## TASK BRIEF
Find every line in the material below that contains the string "Agropastorale", and copy each of those lines.

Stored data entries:
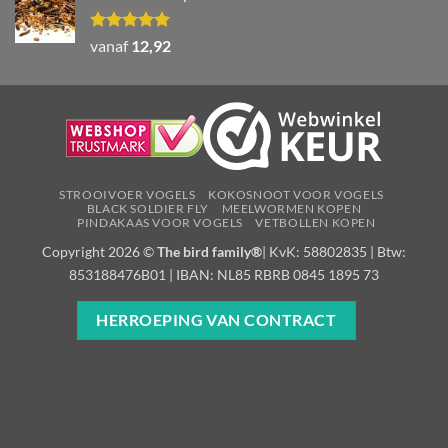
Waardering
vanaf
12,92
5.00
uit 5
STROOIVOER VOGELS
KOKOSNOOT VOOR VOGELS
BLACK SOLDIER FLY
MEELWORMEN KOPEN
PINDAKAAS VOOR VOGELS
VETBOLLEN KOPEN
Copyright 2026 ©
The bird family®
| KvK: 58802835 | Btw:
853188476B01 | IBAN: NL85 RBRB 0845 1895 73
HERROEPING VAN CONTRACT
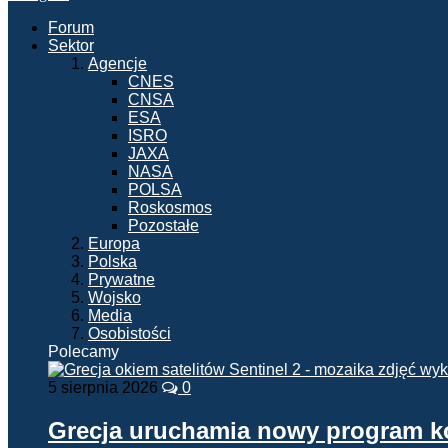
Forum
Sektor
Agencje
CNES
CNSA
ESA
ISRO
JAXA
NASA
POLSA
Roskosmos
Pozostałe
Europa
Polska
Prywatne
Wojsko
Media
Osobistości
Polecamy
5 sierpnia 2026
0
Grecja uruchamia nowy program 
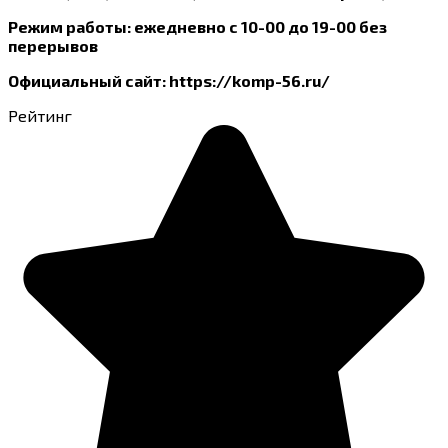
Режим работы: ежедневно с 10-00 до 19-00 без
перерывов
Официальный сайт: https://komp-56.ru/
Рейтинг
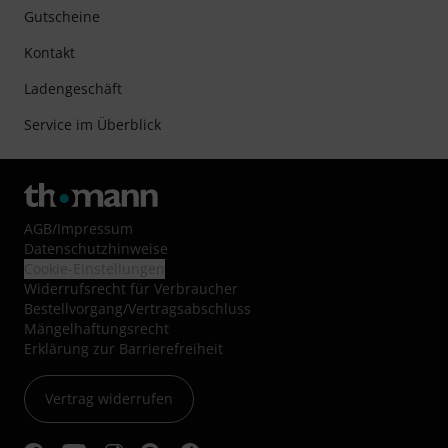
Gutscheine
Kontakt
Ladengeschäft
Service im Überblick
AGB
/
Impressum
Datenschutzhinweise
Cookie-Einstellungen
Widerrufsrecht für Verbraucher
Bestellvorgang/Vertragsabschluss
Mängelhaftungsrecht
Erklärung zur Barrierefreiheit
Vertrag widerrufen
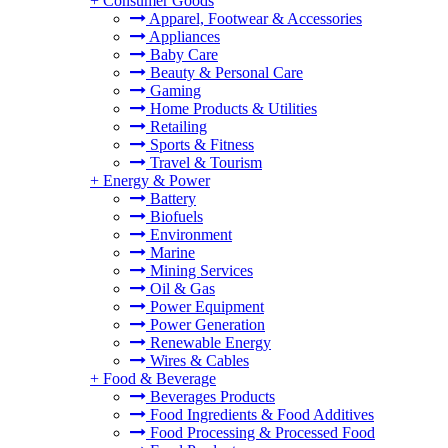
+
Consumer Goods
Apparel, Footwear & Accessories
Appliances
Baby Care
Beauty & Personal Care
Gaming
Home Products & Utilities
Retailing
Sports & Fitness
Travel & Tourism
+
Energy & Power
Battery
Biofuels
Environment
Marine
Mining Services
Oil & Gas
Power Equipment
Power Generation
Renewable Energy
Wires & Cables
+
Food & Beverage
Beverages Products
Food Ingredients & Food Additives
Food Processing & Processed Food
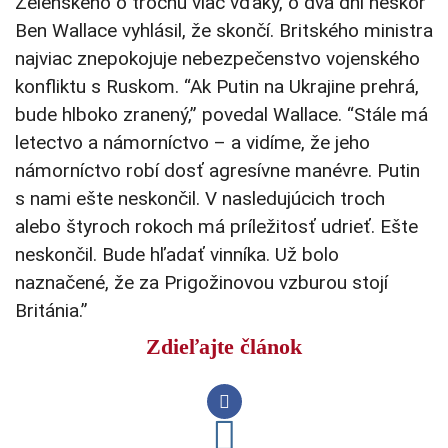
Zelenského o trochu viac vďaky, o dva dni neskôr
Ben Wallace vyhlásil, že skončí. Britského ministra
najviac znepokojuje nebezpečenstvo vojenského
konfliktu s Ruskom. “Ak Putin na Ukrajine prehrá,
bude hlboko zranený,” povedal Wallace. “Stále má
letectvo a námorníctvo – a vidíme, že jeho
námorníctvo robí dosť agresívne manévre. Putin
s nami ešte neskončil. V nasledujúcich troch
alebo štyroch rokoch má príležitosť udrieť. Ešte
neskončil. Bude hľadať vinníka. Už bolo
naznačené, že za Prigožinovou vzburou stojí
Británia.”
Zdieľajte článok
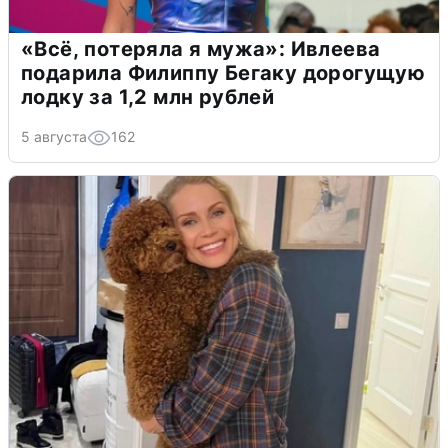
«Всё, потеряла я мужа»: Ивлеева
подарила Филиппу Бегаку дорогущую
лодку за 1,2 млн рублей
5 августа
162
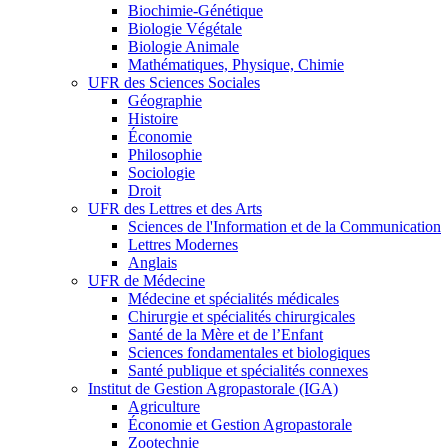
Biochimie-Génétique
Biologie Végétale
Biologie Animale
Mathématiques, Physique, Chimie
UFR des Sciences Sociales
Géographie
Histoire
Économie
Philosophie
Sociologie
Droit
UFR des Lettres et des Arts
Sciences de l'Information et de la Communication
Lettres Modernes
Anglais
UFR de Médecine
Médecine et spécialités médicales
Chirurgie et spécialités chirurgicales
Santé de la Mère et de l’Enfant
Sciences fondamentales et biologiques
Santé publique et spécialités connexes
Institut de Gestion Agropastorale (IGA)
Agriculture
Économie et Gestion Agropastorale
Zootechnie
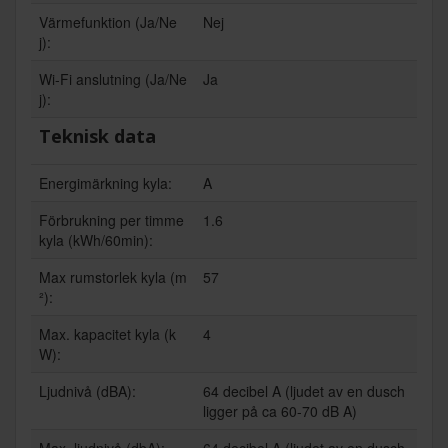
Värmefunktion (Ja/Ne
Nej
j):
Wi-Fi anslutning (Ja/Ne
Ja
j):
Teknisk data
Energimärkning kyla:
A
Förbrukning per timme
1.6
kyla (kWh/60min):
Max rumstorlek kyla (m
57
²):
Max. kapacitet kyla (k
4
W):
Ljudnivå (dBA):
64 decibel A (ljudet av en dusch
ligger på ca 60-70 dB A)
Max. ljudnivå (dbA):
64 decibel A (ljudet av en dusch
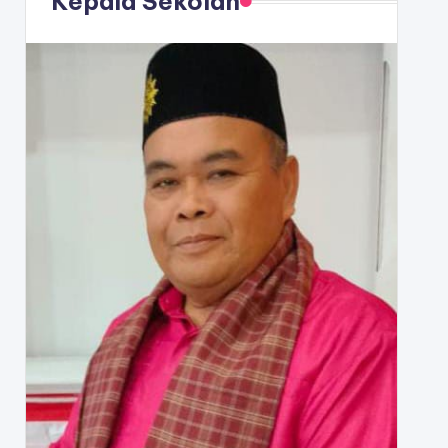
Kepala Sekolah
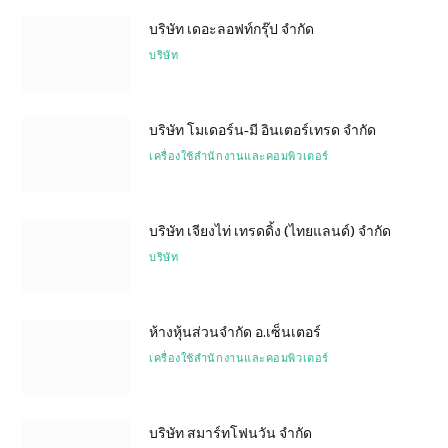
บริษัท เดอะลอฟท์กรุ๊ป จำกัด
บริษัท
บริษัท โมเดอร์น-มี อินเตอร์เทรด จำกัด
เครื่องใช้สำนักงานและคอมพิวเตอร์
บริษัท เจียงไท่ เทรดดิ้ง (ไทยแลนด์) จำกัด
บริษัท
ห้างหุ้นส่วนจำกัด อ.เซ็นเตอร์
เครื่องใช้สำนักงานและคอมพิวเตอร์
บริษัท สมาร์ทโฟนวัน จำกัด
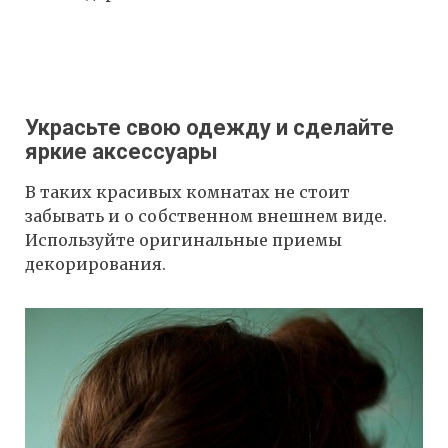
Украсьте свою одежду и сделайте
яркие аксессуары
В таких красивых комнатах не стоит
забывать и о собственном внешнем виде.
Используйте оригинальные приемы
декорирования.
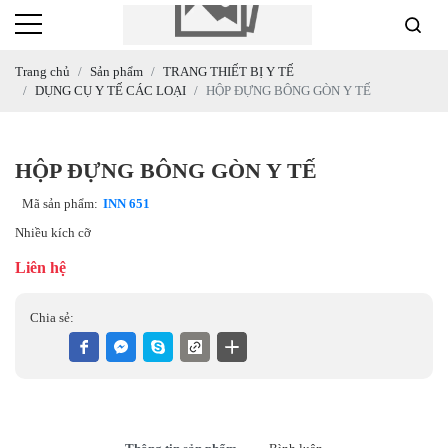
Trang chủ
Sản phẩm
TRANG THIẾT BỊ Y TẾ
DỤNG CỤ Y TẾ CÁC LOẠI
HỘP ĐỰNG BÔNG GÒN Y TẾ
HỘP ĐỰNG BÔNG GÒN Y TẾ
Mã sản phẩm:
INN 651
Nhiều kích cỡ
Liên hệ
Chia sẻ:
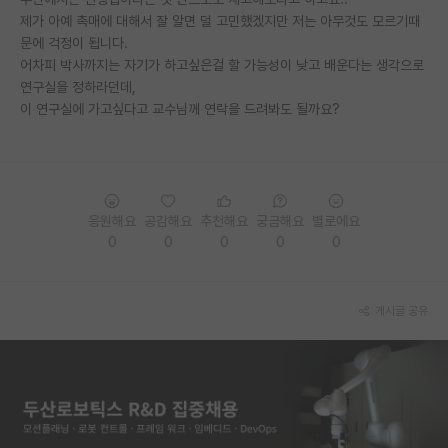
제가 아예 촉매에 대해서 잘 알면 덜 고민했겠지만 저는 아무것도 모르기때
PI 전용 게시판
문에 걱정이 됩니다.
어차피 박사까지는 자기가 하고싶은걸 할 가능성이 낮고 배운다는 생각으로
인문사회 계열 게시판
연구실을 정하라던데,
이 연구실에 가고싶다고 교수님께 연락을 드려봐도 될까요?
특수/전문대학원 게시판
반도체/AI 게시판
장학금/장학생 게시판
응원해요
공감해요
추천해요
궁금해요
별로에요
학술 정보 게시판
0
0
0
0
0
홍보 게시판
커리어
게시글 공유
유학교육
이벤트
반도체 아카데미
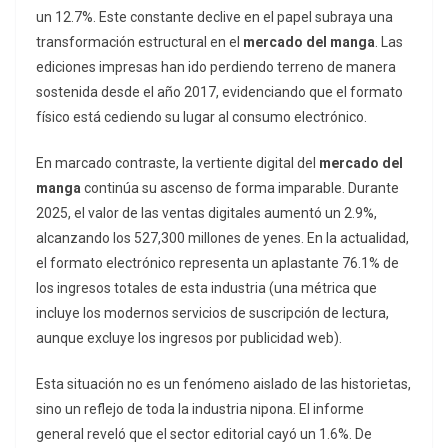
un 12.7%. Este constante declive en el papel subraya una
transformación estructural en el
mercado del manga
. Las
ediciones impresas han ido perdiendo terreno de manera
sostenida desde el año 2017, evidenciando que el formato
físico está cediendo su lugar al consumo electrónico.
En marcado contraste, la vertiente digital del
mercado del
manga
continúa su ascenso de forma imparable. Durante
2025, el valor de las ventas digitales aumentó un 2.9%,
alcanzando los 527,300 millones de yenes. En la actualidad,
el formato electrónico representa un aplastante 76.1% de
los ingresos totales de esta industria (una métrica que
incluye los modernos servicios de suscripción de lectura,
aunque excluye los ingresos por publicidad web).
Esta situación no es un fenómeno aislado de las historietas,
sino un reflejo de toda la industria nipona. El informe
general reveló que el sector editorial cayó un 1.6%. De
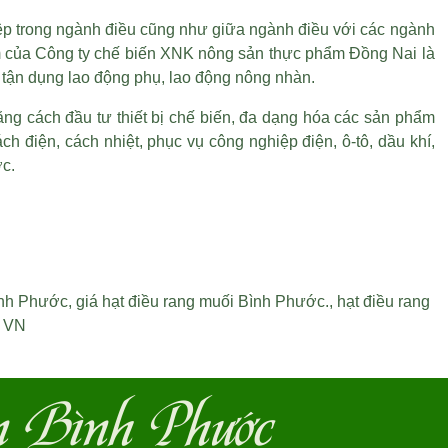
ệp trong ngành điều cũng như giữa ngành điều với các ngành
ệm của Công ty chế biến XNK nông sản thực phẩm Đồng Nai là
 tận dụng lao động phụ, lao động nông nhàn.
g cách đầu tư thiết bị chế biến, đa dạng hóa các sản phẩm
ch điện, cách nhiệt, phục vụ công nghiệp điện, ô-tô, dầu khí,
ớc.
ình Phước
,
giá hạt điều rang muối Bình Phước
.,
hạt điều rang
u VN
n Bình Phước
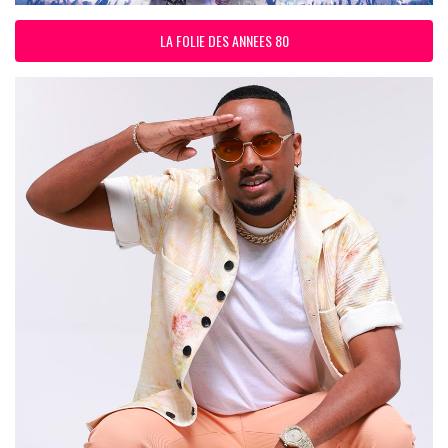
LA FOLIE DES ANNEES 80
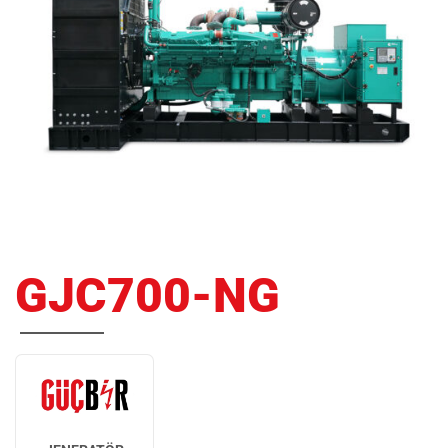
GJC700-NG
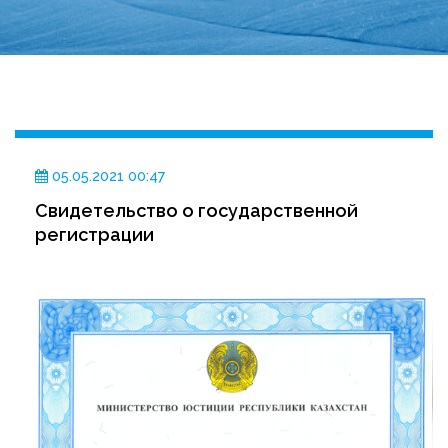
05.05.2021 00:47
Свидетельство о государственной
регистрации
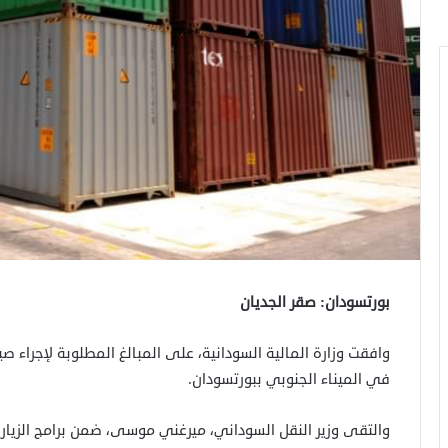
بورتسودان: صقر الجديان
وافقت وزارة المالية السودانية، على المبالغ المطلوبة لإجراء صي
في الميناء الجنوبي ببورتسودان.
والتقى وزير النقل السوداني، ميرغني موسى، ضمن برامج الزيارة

## RESPONSE BOX
Institut de Gestion Agropastorale (IGA)
Économie et Gestion Agropastorale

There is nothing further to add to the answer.